Introduction
This project uses reinforcement learning to encourage
the language model roneneldan/TinyStories-33M
to generate stories with alliteration.
Code here
Demo
Here’s a non-cherry-picked generation from the unmodified model:
Once upon a time there was a cute little bunny named Fluff. Fluff was a very clever bunny who liked to explore and find new places every day. One day while Fluff was hopping around, he noticed a big knot in a tree. He wanted to attach the knot to something, so he used his paws to attach it. Fluff hopped up to the nearest rabbit and said, “Hello, can you help me attach this knot to the tree?” The
By coincidence, there are some consecutive words with the same initial letter,
such as
Fluff. Fluff
and
to the tree?" The
.
Here’s a generation from the model after reinforcement learning:
Once upon a time, there was a tall tree. The tall tree was in the middle of a park. One day, a little girl wanted to touch the tall tree. She started to walk towards the tall tree. When she got to the tall tree, she started to touch the branches. Suddenly, the tree started to grow taller and taller! The little girl was amazed and she ran away from the tall tree. She kept running and she forgot about the tall tree. She
(Here I chose the first generation after step 5000.)

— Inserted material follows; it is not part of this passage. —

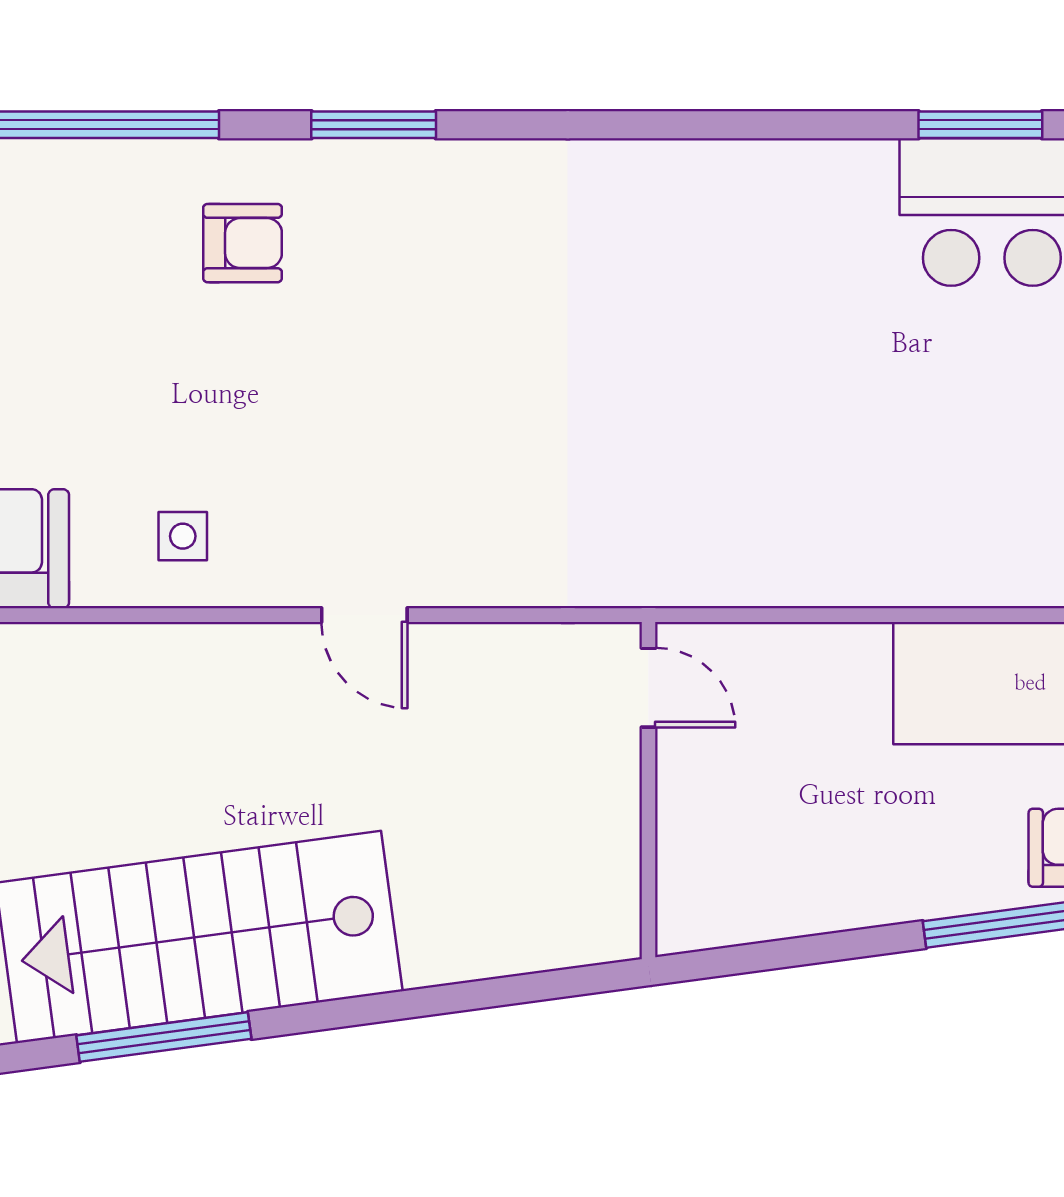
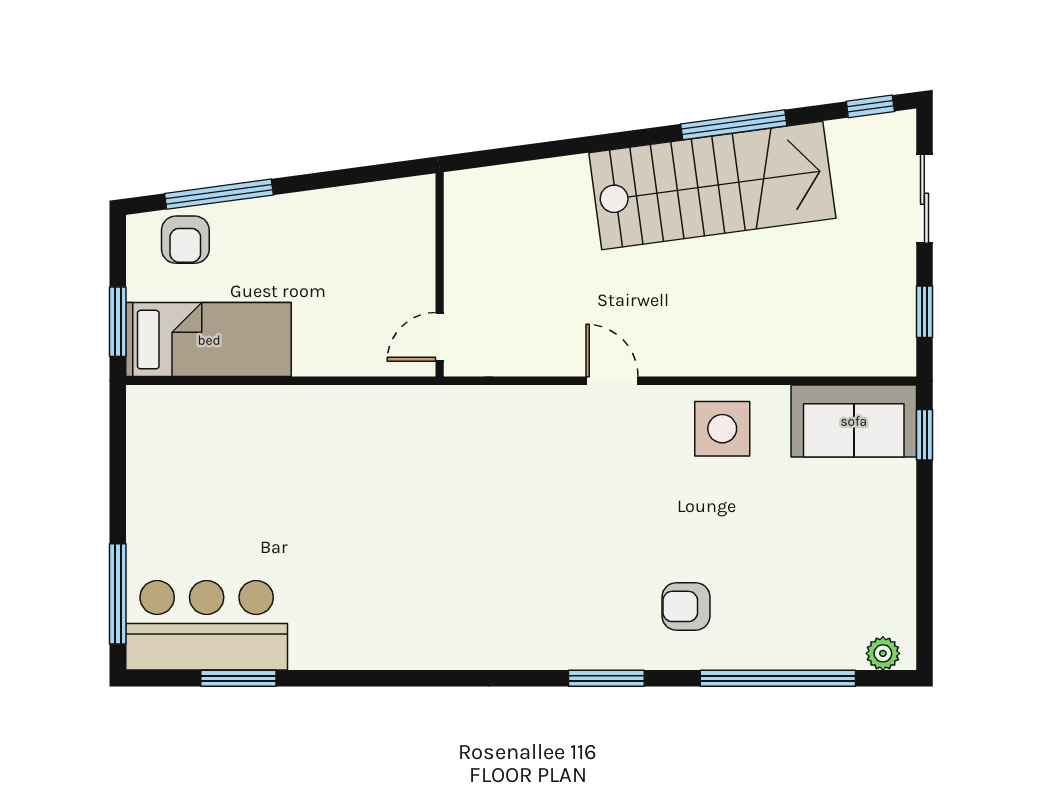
side table: (183, 536) -> (722, 429), width x1.87, depth x1.87
door: (648, 688) -> (440, 337), hinge flipped

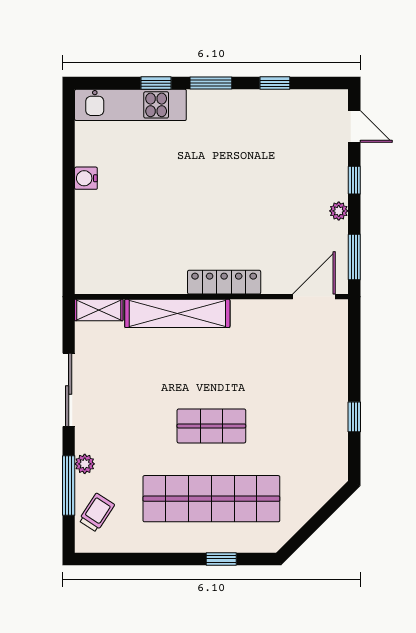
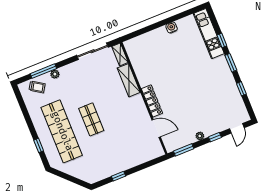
door: (314, 297) -> (156, 128), moved
shelving: (177, 313) -> (129, 80), width x0.68
sliding door: (69, 390) -> (93, 51), moved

Now there’s much more alliteration, such as
to touch the tall tree
,
She started
,
and
towards the tall tree
.
Note on definitions
For simplicity, I’m defining alliteration as two or more consecutive words with the same initial letter. So “Zebadiah the Zebra” doesn’t count because of the intermediate “the”, and “seven cycling psychologists” doesn’t count even though the initial sound is the same.
The exact reward function is
def get_raw_reward(text: str) -> int:
words = text.split()
return sum(
1
for word, next_word in zip(words, words[1:])
if word[0].lower() == next_word[0].lower()
)